Inleiding
Overal ter wereld waar graan wordt verbouwd, wordt al sinds mensenheugenis dat graan gemalen en
van het meel worden broden en andere broodproducten gemaakt. Dat blijkt uit archeologisch
opgravingen en andere vondsten. In dit artikel wil ik aandacht besteden aan het bakken van
brood en vlaai, zoals dat vroeger in Limburg op het platteland, zelfs tot in de jaren vijftig
van de vorige eeuw, in bakhuizen gebeurde. Daarbij maak ik gebruik van openbare bronnen.

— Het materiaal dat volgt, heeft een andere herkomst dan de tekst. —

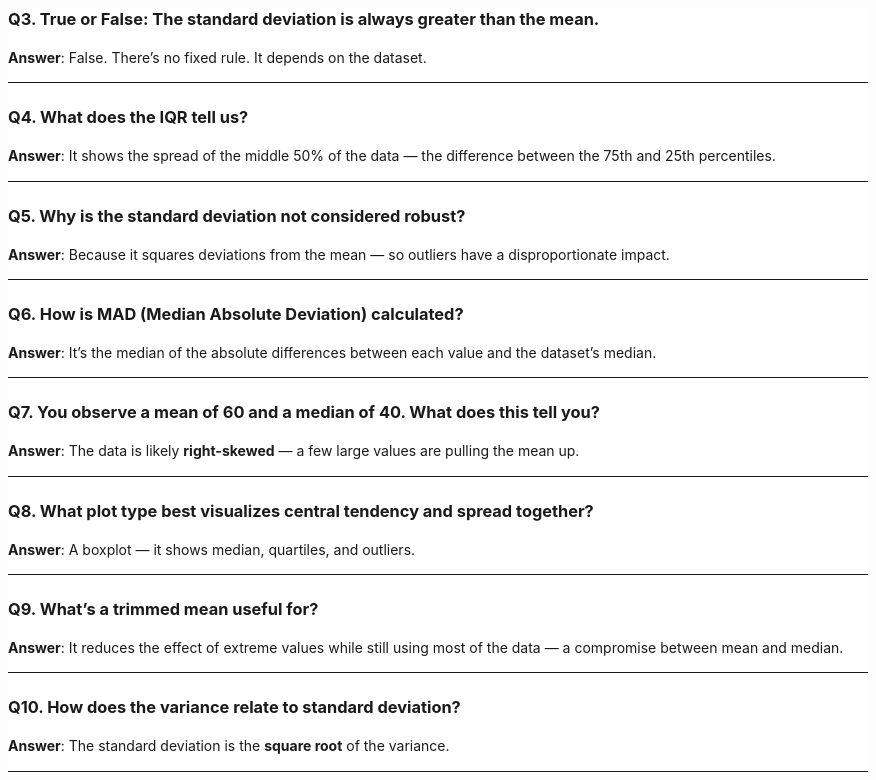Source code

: ### Q3. True or False: The standard deviation is always greater than the mean.

**Answer**: False. There’s no fixed rule. It depends on the dataset.

---

### Q4. What does the IQR tell us?

**Answer**: It shows the spread of the middle 50% of the data — the difference between the 75th and 25th percentiles.

---

### Q5. Why is the standard deviation not considered robust?

**Answer**: Because it squares deviations from the mean — so outliers have a disproportionate impact.

---

### Q6. How is MAD (Median Absolute Deviation) calculated?

**Answer**: It’s the median of the absolute differences between each value and the dataset’s median.

---

### Q7. You observe a mean of 60 and a median of 40. What does this tell you?

**Answer**: The data is likely **right-skewed** — a few large values are pulling the mean up.

---

### Q8. What plot type best visualizes central tendency and spread together?

**Answer**: A boxplot — it shows median, quartiles, and outliers.

---

### Q9. What’s a trimmed mean useful for?

**Answer**: It reduces the effect of extreme values while still using most of the data — a compromise between mean and median.

---

### Q10. How does the variance relate to standard deviation?

**Answer**: The standard deviation is the **square root** of the variance.

---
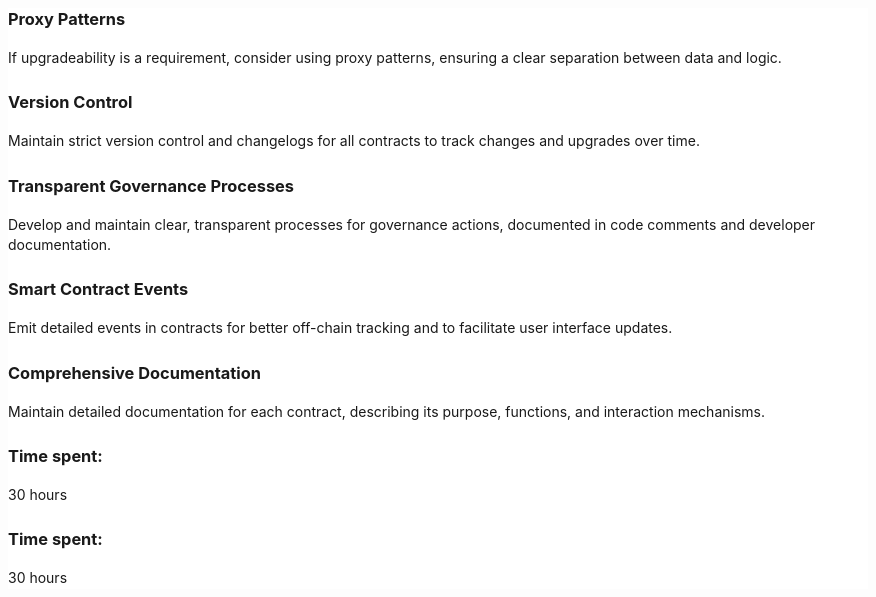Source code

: ### Proxy Patterns
If upgradeability is a requirement, consider using proxy patterns, ensuring a clear separation between data and logic.

### Version Control
Maintain strict version control and changelogs for all contracts to track changes and upgrades over time.

### Transparent Governance Processes
Develop and maintain clear, transparent processes for governance actions, documented in code comments and developer documentation.

### Smart Contract Events
Emit detailed events in contracts for better off-chain tracking and to facilitate user interface updates.

### Comprehensive Documentation
Maintain detailed documentation for each contract, describing its purpose, functions, and interaction mechanisms.



### Time spent:
30 hours

### Time spent:
30 hours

Daarnaast baseer ik mij ook op herinneringen uit mijn jonge jeugdjaren (begin jaren
vijftig) in onze boerderij te Baakhoven (
Baakhaove) (gemeente Echt-Susteren). In de
steden en dorpen waren al eeuwen wel professionele bakkerijen.
Het bakhuis
Brood kan op verschillende manieren gebakken worden bv op platte, hete stenen of onder een
bakstolp. De meest verspreide bakwijze is echter het bakken in een oven (
oave). In onze
streken gebeurde dat vaak in een bakhuis (
bakhoes, bakkes), een klein, vaak kapelachtig
gebouwtje, waarin zich de oven bevond. Veel boerderijen hadden zo`n bakhuis. Ook kwam het voor

dat een aantal buren gezamenlijk gebruik maakte van een bakhuis. Het bakhuis kon een eindje van
de boerderij of andere bewoning staan (mede vanwege brandgevaar), maar ook aangebouwd zijn aan
de boerderij. Bij ons was het bakhuis en de oven aangebouwd aan het woonhuis met koestal. Het
bouwen van een oven werd gedaan door daarin gespecialiseerde metselaars (ovenbouwers). De oven
kon zich in het bakhuis bevinden, maar meestal was de oven buiten aangebouwd aan het bakhuis.
De opening van de oven (
aovemoel) was wel binnen in het bakhuis. Die opening was
voorzien van een ijzeren deurtje. Dat deurtje bevond zich op werkhoogte. Door die opening werd
de brandstof in de bakoven gebracht. De rook (
zjwaam, rouk) werd ook via dat deurtje
afgevoerd naar een schoorsteen (
sjouw) die zich buiten het deurtje recht boven de
opening bevond. Voor het deurtje van de oven was op de vloer een plek om na het stoken
(
stjaoke) de hete as bijeen te vegen en te laten afkoelen. Na reiniging van de oven na
het stoken, werd het inmiddels in vorm gebrachte brooddeeg in de hete oven geschoven. Het
deurtje werd zorgvuldig afgesloten om te voorkomen dat hitte uit de oven zou ontsnappen. De
stook-en bakruimte waren dus niet gescheiden. Het stoken en bakken gebeurde in de oven.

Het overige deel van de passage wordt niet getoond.